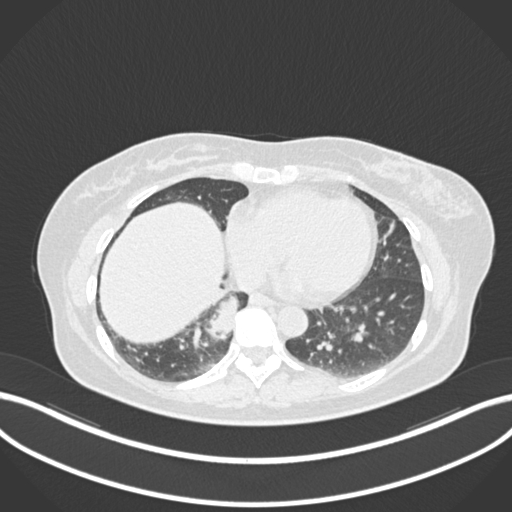
Chest CT, one axial slice; position 547 of 677 along the scan axis; reconstruction kernel B30f; lung window (W 1500 / L -600 HU); 1 mm slice thickness; 512 × 512 image matrix, field of view 400 × 400 mm. Patient: female, 54 years. From the clinical record (not read from this slice): clinical TNM (as recorded): T4 N0 M0.
Annotated regions visible in this slice (bounding box drawn by a radiologist):
- lung tumour (recorded histology: adenocarcinoma): bounding box [x1, y1, x2, y2] px = [207, 295, 246, 342]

▶ [Work to be completed] Write the data above out exactly. Leave out any pictures.

▶ [Problem solution]
Chest CT, one axial slice; position 547 of 677 along the scan axis; reconstruction kernel B30f; lung window (W 1500 / L -600 HU); 1 mm slice thickness; 512 × 512 image matrix, field of view 400 × 400 mm. Patient: female, 54 years. From the clinical record (not read from this slice): clinical TNM (as recorded): T4 N0 M0.
Annotated regions visible in this slice (bounding box drawn by a radiologist):
- lung tumour (recorded histology: adenocarcinoma): bounding box [x1, y1, x2, y2] px = [207, 295, 246, 342]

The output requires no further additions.